## THE TASK
The answer must be every line of the data that holds the word "analysis".

## RECORD EXCERPTS
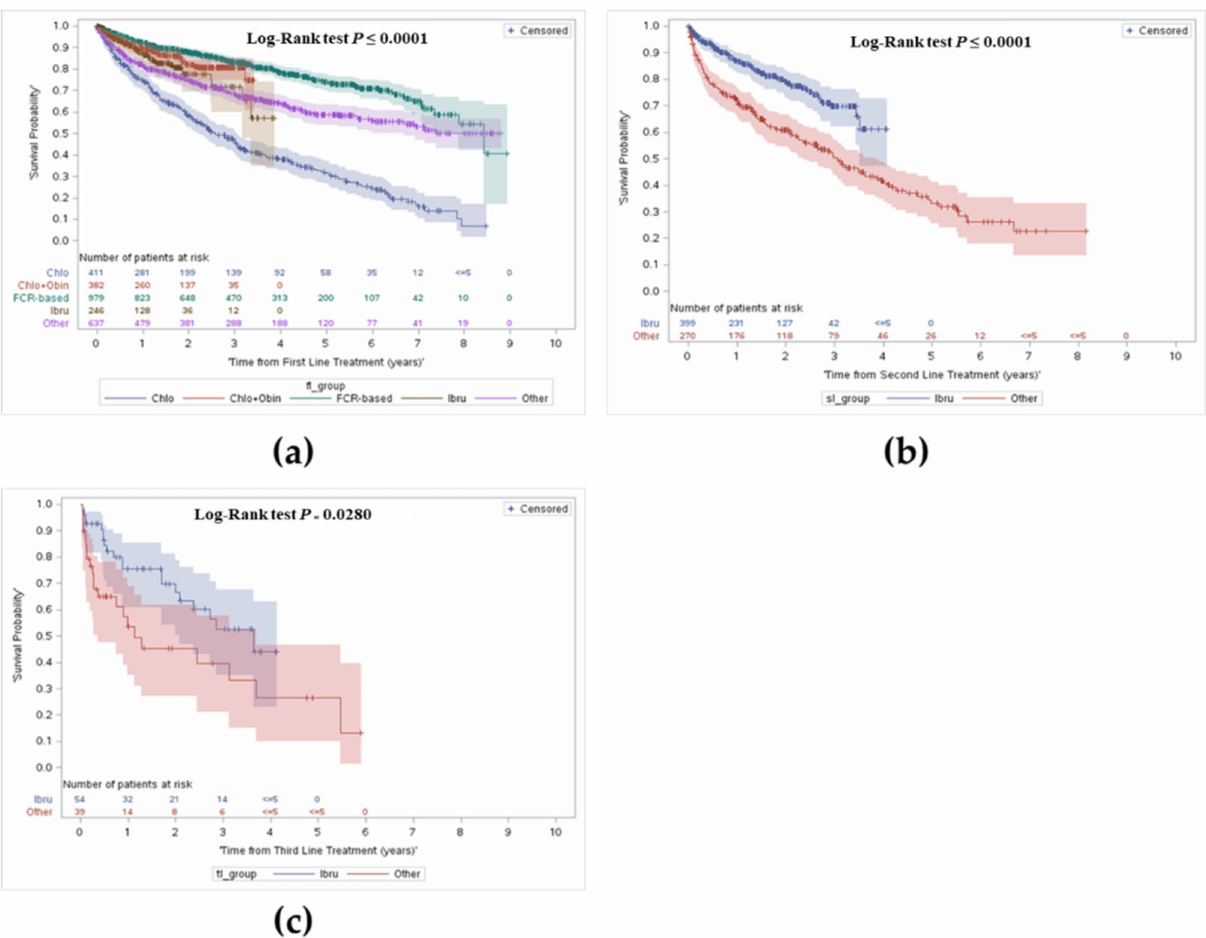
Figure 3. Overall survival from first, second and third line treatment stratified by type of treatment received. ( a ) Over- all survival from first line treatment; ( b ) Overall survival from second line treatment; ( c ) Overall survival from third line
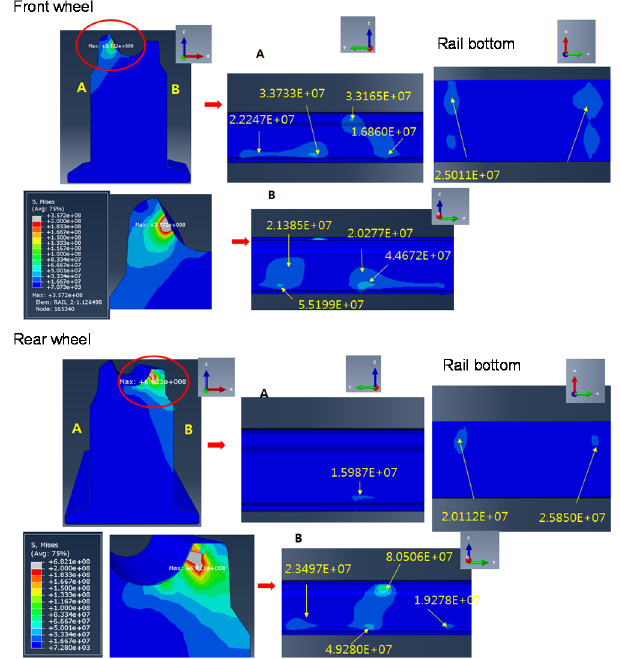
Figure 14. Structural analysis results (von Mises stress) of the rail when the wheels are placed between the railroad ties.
---
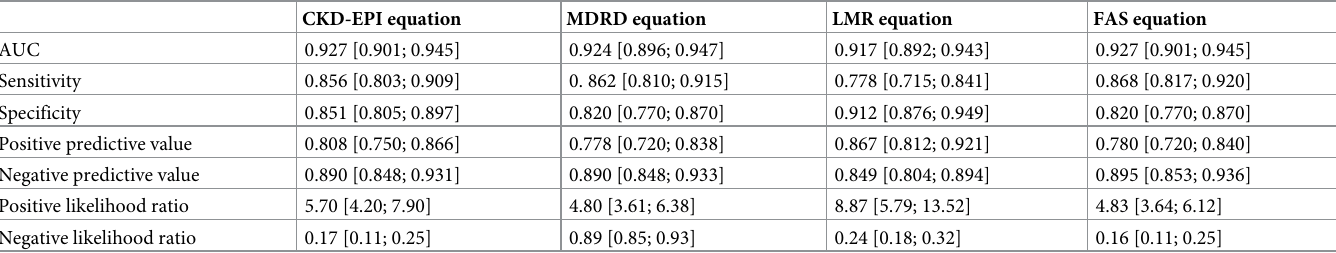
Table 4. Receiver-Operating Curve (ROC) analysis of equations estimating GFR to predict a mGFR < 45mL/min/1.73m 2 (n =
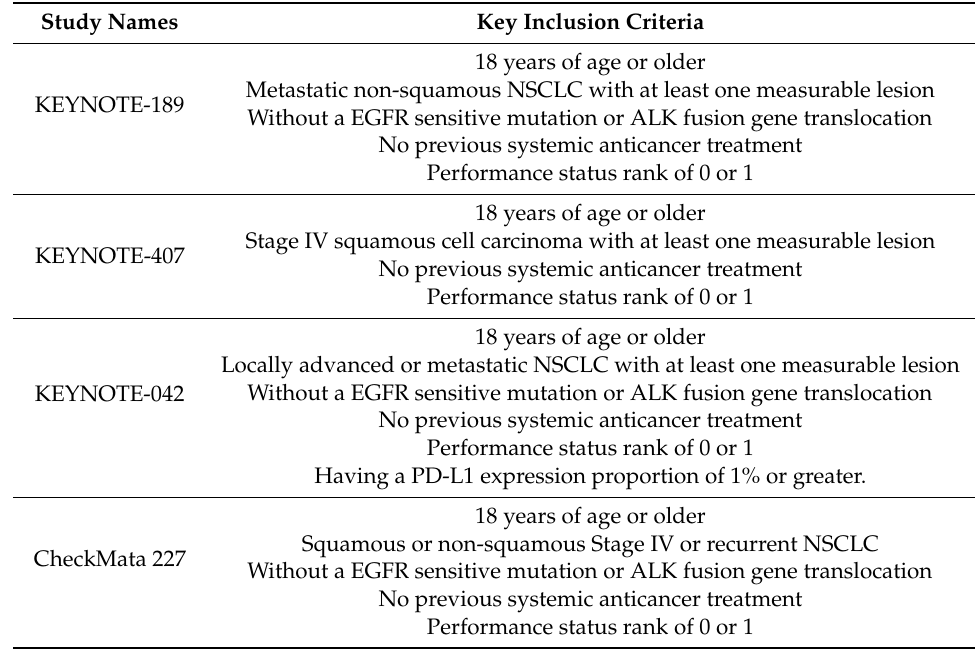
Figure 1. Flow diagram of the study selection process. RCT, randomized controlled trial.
...
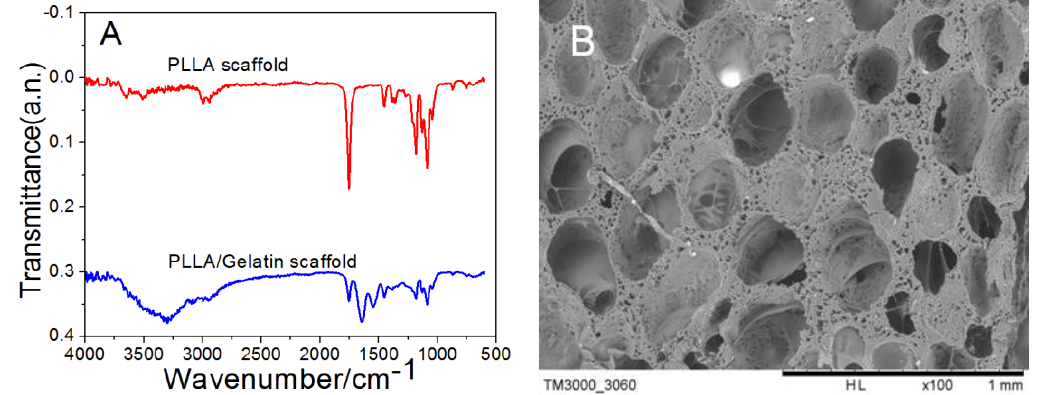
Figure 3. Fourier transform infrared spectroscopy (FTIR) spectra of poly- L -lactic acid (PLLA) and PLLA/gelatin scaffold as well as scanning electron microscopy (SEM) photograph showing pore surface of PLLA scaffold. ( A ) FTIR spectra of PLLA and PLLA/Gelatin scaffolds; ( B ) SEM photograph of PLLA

## SOLUTION TO THIS TASK
Figure 14. Structural analysis results (von Mises stress) of the rail when the wheels are placed between the railroad ties.
Table 4. Receiver-Operating Curve (ROC) analysis of equations estimating GFR to predict a mGFR < 45mL/min/1.73m 2 (n =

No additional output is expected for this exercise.